Adraste est peu enclin à s’associer aux autres. Son tempérament tout en angle le mène à ne consacrer qu’une attention moyenne à la communauté. Il lui arrive bien sûr de parler à des gens et de répondre à des questions. Et tout autant de participer à des conversations pour peu qu’elles ne soient ni trop longues ni trop animées, car l’opposition à ses propos le blesse facilement. Mais c’est ainsi, la foule l’a toujours un peu insupporté, et maintenant, le moindre regroupement d’amis, de parents, ou de collègues lui coûte. Il vit seul. Et il en montre une forme de fierté.

Il organise chaque étape de son existence sur un modèle semblable, et ce modèle veut qu’il y ait, comme les années passent et comme l’âge avance, plus rien qui ne soit pas commun aux autres jours ; il a l’habitude à présent consolidée de rentrer chez lui très vite après son travail, qu’il a jadis aimé, pour profiter de son intérieur et d’un moment de solitude méritée loin de la multitude de la semaine et de la vie professionnelle. Il fume. Il se passionne pour les pierres. Écouter de la musique, lire quelques journaux, et pratiquer des mots croisés, voici ses seules aventures. Et cultiver son jardin, encore et encore. Et fumer encore. Et c’est ainsi, il ne sert à rien de l’interroger sur ce point, Adraste ne concède rien. Sa convivialité, encore flexible jusqu’à l’âge mûr, s’use et pâlit.
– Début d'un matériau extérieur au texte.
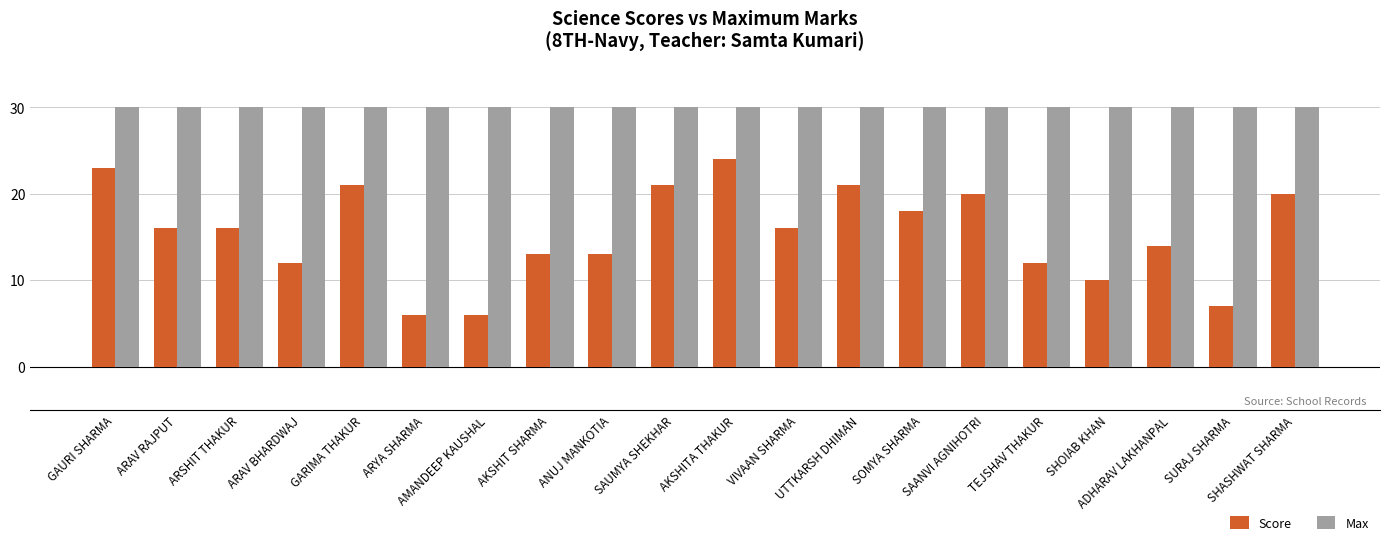

True or false: Score has a value of 13 at AKSHIT SHARMA.

True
Son entourage – au travail, et un peu, sa famille – remarque qu’il sourit de moins en moins comme ses tempes grisonnent. Sitôt que son intimité est sur le point d’être approchée par un hôte, Adraste s’en inquiète d’abord, puis, si l’autre insiste pour passer un moment, notre solitaire en deviendra plus rigide et quelque chose en lui cristallisera jusqu’à se rompre. Plus difficile de relation, de l’avis de tous, il en accroît d’autant son hostilité au monde. Il est fier qu’on ne comprenne pas cette distance abyssale qui ceint sa vie de toute part. Les hommes et les femmes qui composent le monde en société ne l’intéressent plus : qu’aurait-il comme avantage à les fréquenter, quand ils n’ont rien à dire ni à donner pour le réjouir ? Ceux-ci l’agacent, d’avoir une vie moins solitaire, et cet usage de vivre constamment les uns avec les autres.

Peu à peu, il échappe à l’attraction de cette gravité ancienne. Il ne sort plus, ne fréquente plus, sauf s’il y est contraint, ne visite plus. Cela fait à présent bien des années qu’un cinéma ne l’a pas vu en salle, ni un restaurant. Il aime rester chez lui car il y trouve la paix, en fumant encore. Il n’y fait rien de téméraire ou d’original, ni rien du tout d’ailleurs. Il apprécie ce silence circulaire qui le ressource, il n’écoute plus de musique. Tout entier incliné sous l’érosion douce de la solitude, il se repose alors de l’exaspération constante que lui cause la société des gens. Les conversations se font courtes, et il les brise au plus à la troisième réplique. Les autres y goûtent très peu, car Adraste, à force de ruptures, est devenu désagréable. Sa posture est tranchante et brute maintenant. L’humanité lui en veut en retour, et rassemble du ressentiment à son égard. Puis l’abandonne à ce destin minéral. Lui n’en a pas souci. Il n’est pas gêné de cet éloignement ; il trouve même un certain plaisir à envoyer des piques, des reproches parfois. C’est un ultime plaisir, adresser un trait qui blesse. Ou pas. Peu de choses maintenant l’intéressent, à part des souvenirs. Il arrête de lire, les livres d’abord, puis les journaux ; il cesse peu à peu de cuisiner ses repas. Son jardin est depuis longtemps en jachère. Lui-même ne sait plus quand il a cessé d’aimer des choses et des humains. Il est si seul et si tranquille. S’il n’aime pas le monde et si le monde ne l’aime pas, alors d’où vient la faute ?

Un jour Adraste est malade, gravement, et n’ayant plus de repère pour s’accrocher, plus de visite pour le soutenir, et plus d’envie pour résister, après quelques mois de soins administrés sans combat, orgueilleusement solitaire il succombe, assis et loin de tous, comme sombre sous les flots et sous la masse immobile des récifs qui l’entourent, une île noire et hostile.